3) Aspek tempat individu dan organisasi berada
a. Nilai nilai di masyarakat kondusif untuk terjadinya korupsi Sebagaimana diketahui, korupsi bisa ditimbulkan oleh budaya masyarakat misalnya, masyarakat menghargai seseorang karena kekayaan yang dimilikinya. Sikap sikap seperti ini sering membuat masyarakat tidak kritis pada kondisi misalnya dari mana kekayaan tersebut didapatkan;
b. Masyarakat kurang menyadari sebagai korban utama korupsi Masyarakat masih kurang menyadari bila yang dirugikan dalam korupsi itu adalah justru masyarakat sendiri. Anggapan pada masyarakat umum bahwa yang mengalami kerugian akibat korupsi adalah Negara, Padahal bila negara rugi, yang rugi adalah masyarakat juga karena proses anggaran pembangunan bisa berkurang akibat di korupsi;
c. Masyarakat kurang menyadari bila dirinya terlibat korupsi
Dan umumnya setiap korupsi pasti melibatkan anggota masyarakat. Hal ini kurang disadari oleh masyarakat sendiri. Bahkan seringkali masyarakat sudah terbiasa terlibat pada kegiatan korupsi sehari hari dengan cara cara terbuka namun tidak mereka sadari;
d. Masyarakat kurang menyadari bahwa korupsi akan bisa dicegah dan diberantas bila masyarakat ikut berpartisi aktif
Dimana pada umumnya masyarakat berpandangan bahwa masalah korupsi itu tanggung jawab pemerintah. Masyarakat kurang menyadari bahwa korupsi itu bisa diberantas hanya bila masyarakat itu aktif berperan serta melakukannya;
e. Aspek peraturan perundang undangan
korupsi yang mudah timbul karena adanya kelemahan di dalam peraturan perundang undangan yang dapat mencakup adanya peraturan yang hanya menguntungkan kroni penguasa, kualitas peraturan yang kurang memadai, peraturan yang kurang disosialisasikan, sanksi yang terlalu ringan, penerapan sanksi yang tidak konsisten dan pandang bulu, serta lemahnya bidang evaluasi dan revisi peraturan perundang undangan.
4. Akibat Korupsi
Berkaitan dengan dampak yang diakibatkan dari tindak pidana korupsi, setidaknya terdapat dua konsekuensi. Konsekuensi negatif dari korupsi sistemik terhadap proses demokratisasi dan pembangunan yang berkelanjutan adalah :
a. Korupsi mendelegetimasikan proses demokrasi dengan mengurangi kepercayaan publik terhadap proses politik melalui politik uang;
b. Korupsi mendistorsi pengambilan keputusan pada kebijakan publik, membuat tiadanya akuntabilitas publik, dan menafikan the rule of law. Hukum dan birokrasi hanya melayani kepada kekuasaan dan pemilik modal;
c. Korupsi meniadakan sistem promosi dan hukuman yang berdasarkan kinerja karena hubungan patron-client dan nepotisme;
d. Korupsi mengakibatkan proyek-proyek pembangunan dan fasilitas umum bermutu rendah dan tidak sesuai dengan kebutuhan masyarakat sehingga menganggu pembangunan yang berkelanjutan;
e. Korupsi mengakibatkan sistem ekonomi karena produk yang tidak kompetitif dan penumpukan beban hutang luar negeri.

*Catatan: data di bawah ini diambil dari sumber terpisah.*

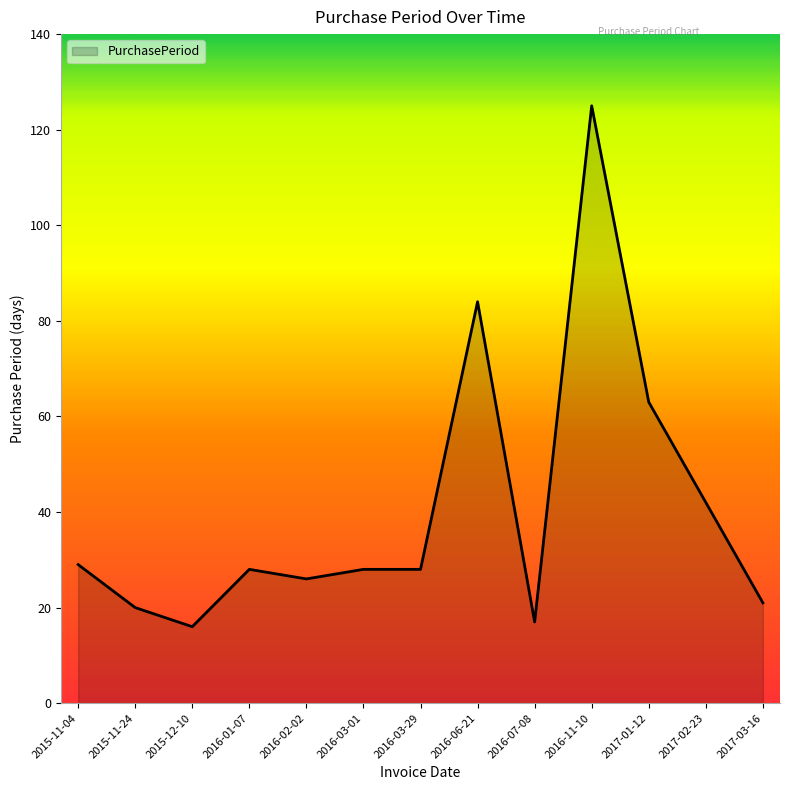

Which has a higher value, 2017-03-16 or 2015-11-04?

2015-11-04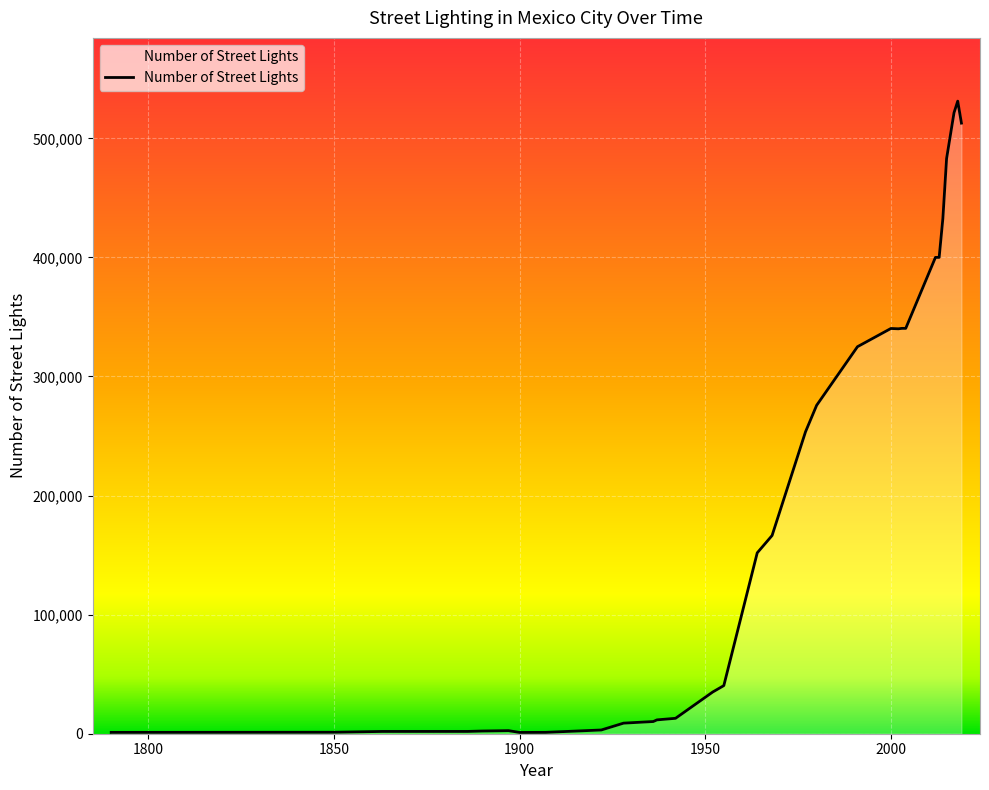

What is the greatest value displayed?

531217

Korupsi yang sistematik dapat menyebabkan :
a. Biaya ekonomi tinggi oleh penyimpangan intensif;
b. Biaya politik oleh penjarahan atau pengangsiran terhadap suatu lembaga publik, dan;
c. Biaya sosial oleh pembagian kesejahteraan dan pembagian kekuasaan yang tidak semestinya.

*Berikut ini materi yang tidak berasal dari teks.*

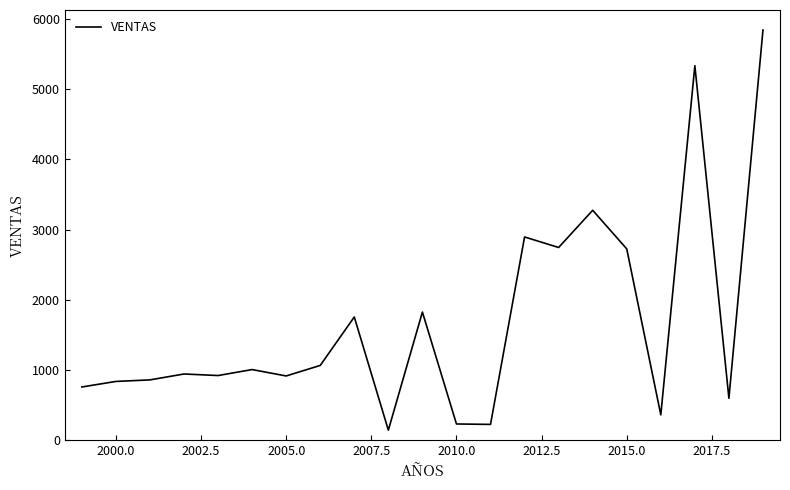

What is the difference between the maximum and minimum values?

5700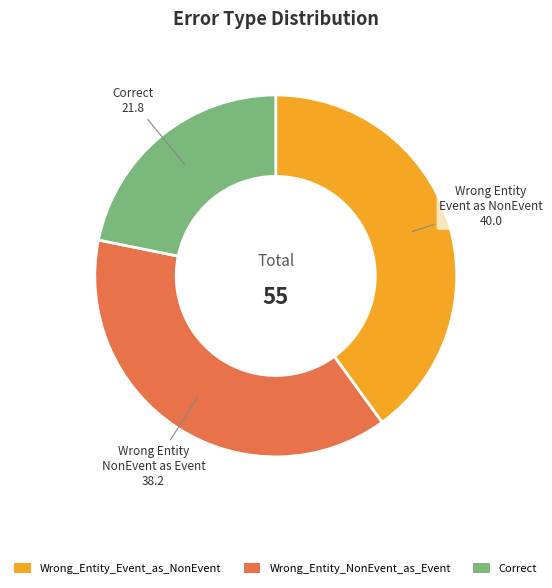

Rank the categories by value from highest to lowest.

Wrong_Entity_Event_as_NonEvent, Wrong_Entity_NonEvent_as_Event, Correct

Istilah korupsi ini, berasal dari bahasa latin “corruptio” atau “corruptus” Yang berarti kerusakan atau kebobrokan, perbuatan yang bejat, perbuatan tidak jujur, dapat disuap, tidak bermoral, menyimpang dari kesucian, serta kata-kata menghina atau memfitnah. Adapun arti harfiah dari korupsi dapat berupa :
a) kejahatan, kebususkan, dapat disuap, tidak bermoral, kebejatan dan ketidak jujuran.
b) perbuatan yang buruk seperti penggelapan uang, penerimaan uang sogok, dan sebaigainya.

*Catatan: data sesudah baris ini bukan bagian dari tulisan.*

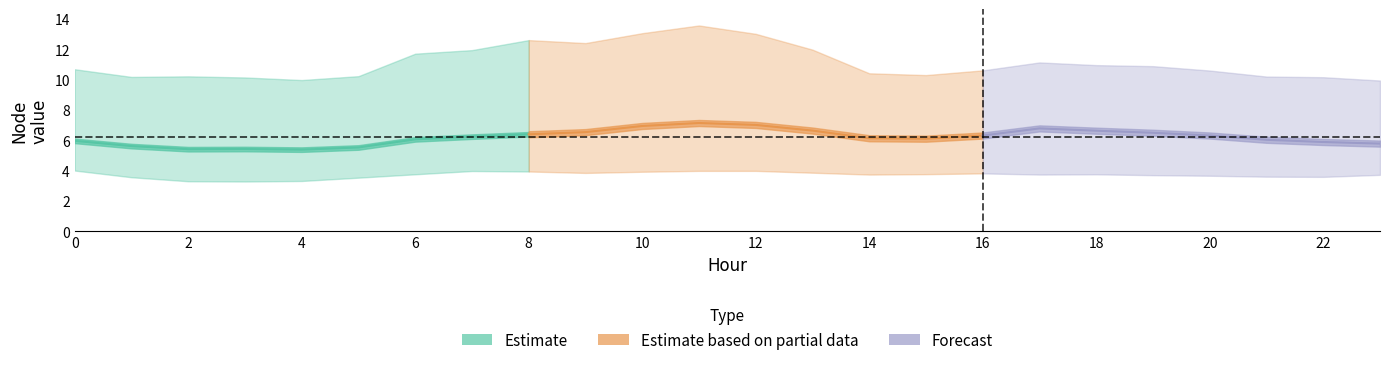

Does the chart display data point markers on the line(s)?

No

c) 1. korup (busuk; suka menerima uang suap uang/sogok; memakai kekusaan untuk kepentingan sendiri dan sebaginya); 2. korupsi (perbuatan bususk seperti penggelapan uang, penerimaan uang sogok, dan sebaginya; 3. koruptor (orang yang korpsi).
Secara harfiah korupsi merupakan sesuatu yang busuk, jahat, dan merusak. Jika membicarakan tenatng korupsi memang akan menemukan kenyataan semacam itu karena korupsi menyangkut segi-segi moral, sifat keadaan yang busuk, jabatan karena pemberian, faktor ekonomi dan politik, sera penempatan kelurga atau golongan kedalam kedinasan di bawah kekusaan jabatnnya. Dengan demikian, secara harfiah dapat ditarik kesimpulan bahwa sesungguhnya istilah korupsi memiliki arti yang sangat luas.
1. Korupsi, penyelewengan atau penggelapan (uang negara atau perusahaan sebagainya) untuk kepentingan pribadi atau orang lain.
2. Korupsi : busuk; rusak; suka memakai barang atau uang yang dipercayaakan kepadanya; dapat disogok (melalui kekusaan untuk kepentingan pribadi).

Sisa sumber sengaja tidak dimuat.